- Task item
Filter the entries down to the lines holding "wire", then copy those lines.

- Provided information
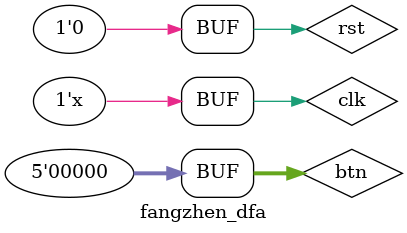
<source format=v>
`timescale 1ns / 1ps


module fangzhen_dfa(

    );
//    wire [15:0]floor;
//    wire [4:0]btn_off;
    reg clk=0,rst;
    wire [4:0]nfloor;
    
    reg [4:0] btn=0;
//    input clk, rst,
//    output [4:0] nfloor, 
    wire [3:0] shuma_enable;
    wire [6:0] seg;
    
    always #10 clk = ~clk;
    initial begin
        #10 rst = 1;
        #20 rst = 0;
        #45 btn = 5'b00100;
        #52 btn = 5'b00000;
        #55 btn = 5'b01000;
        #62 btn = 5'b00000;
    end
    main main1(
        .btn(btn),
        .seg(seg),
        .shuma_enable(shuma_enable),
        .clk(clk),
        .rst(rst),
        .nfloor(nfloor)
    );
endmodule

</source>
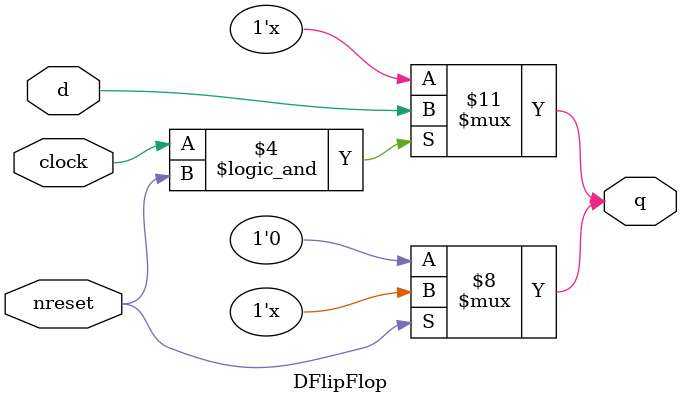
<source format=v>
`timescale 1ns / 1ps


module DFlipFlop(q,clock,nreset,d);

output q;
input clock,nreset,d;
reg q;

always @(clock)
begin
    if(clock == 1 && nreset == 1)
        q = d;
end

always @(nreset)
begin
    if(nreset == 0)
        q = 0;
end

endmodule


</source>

- Response to the task
//    wire [15:0]floor;
//    wire [4:0]btn_off;
    wire [4:0]nfloor;
    wire [3:0] shuma_enable;
    wire [6:0] seg;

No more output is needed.